▸ **EXERCISE**:
Pick every line out of the entries below that holds the string "articles", and report them.

▸ **EXERCISE MATERIALS**:

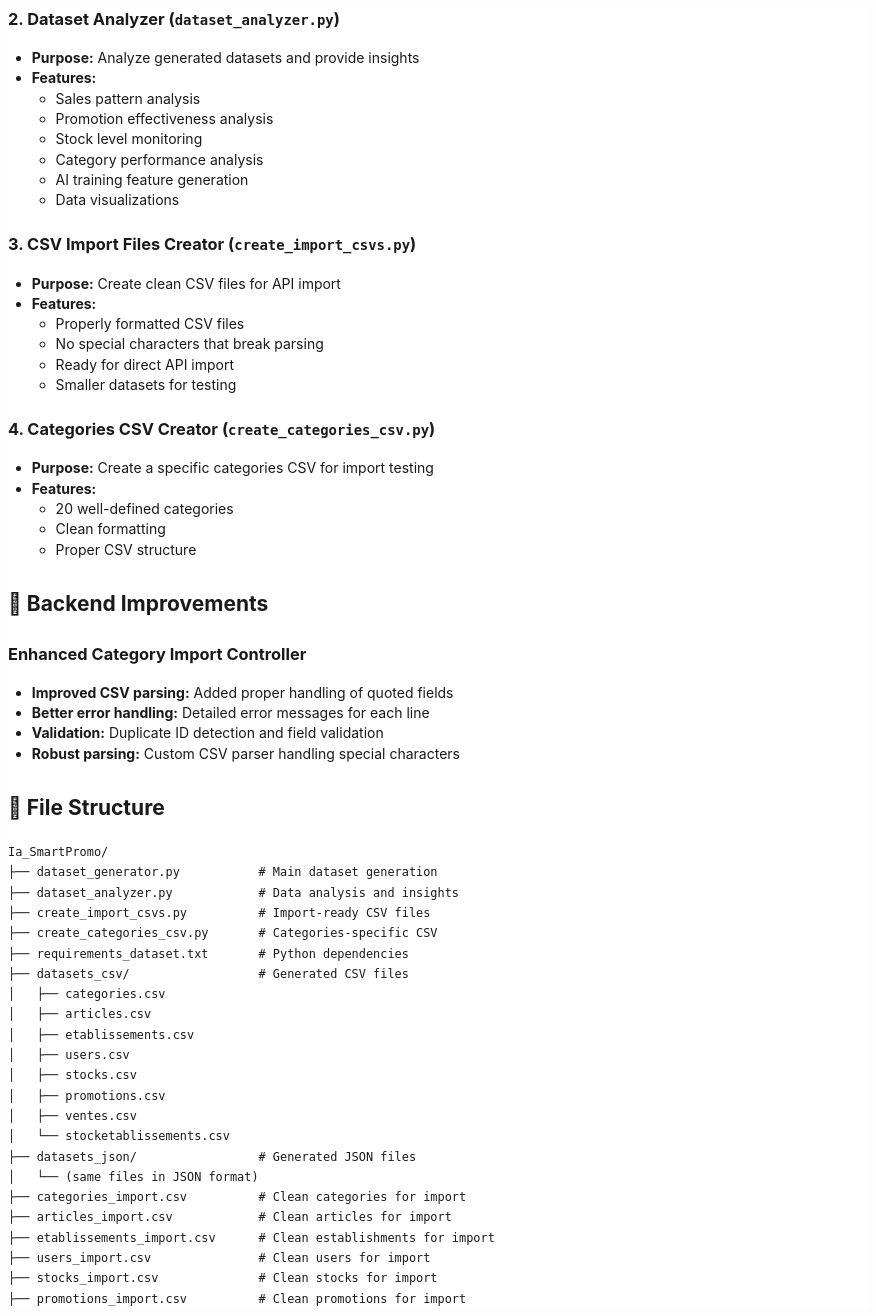 ### 2. Dataset Analyzer (`dataset_analyzer.py`)

- **Purpose:** Analyze generated datasets and provide insights
- **Features:**
  - Sales pattern analysis
  - Promotion effectiveness analysis
  - Stock level monitoring
  - Category performance analysis
  - AI training feature generation
  - Data visualizations

### 3. CSV Import Files Creator (`create_import_csvs.py`)

- **Purpose:** Create clean CSV files for API import
- **Features:**
  - Properly formatted CSV files
  - No special characters that break parsing
  - Ready for direct API import
  - Smaller datasets for testing

### 4. Categories CSV Creator (`create_categories_csv.py`)

- **Purpose:** Create a specific categories CSV for import testing
- **Features:**
  - 20 well-defined categories
  - Clean formatting
  - Proper CSV structure

## 🔧 Backend Improvements

### Enhanced Category Import Controller

- **Improved CSV parsing:** Added proper handling of quoted fields
- **Better error handling:** Detailed error messages for each line
- **Validation:** Duplicate ID detection and field validation
- **Robust parsing:** Custom CSV parser handling special characters

## 📁 File Structure

```
Ia_SmartPromo/
├── dataset_generator.py           # Main dataset generation
├── dataset_analyzer.py            # Data analysis and insights
├── create_import_csvs.py          # Import-ready CSV files
├── create_categories_csv.py       # Categories-specific CSV
├── requirements_dataset.txt       # Python dependencies
├── datasets_csv/                  # Generated CSV files
│   ├── categories.csv
│   ├── articles.csv
│   ├── etablissements.csv
│   ├── users.csv
│   ├── stocks.csv
│   ├── promotions.csv
│   ├── ventes.csv
│   └── stocketablissements.csv
├── datasets_json/                 # Generated JSON files
│   └── (same files in JSON format)
├── categories_import.csv          # Clean categories for import
├── articles_import.csv            # Clean articles for import
├── etablissements_import.csv      # Clean establishments for import
├── users_import.csv               # Clean users for import
├── stocks_import.csv              # Clean stocks for import
├── promotions_import.csv          # Clean promotions for import
```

▸ **ANSWER TO THIS TASK**:
│   ├── articles.csv
├── articles_import.csv            # Clean articles for import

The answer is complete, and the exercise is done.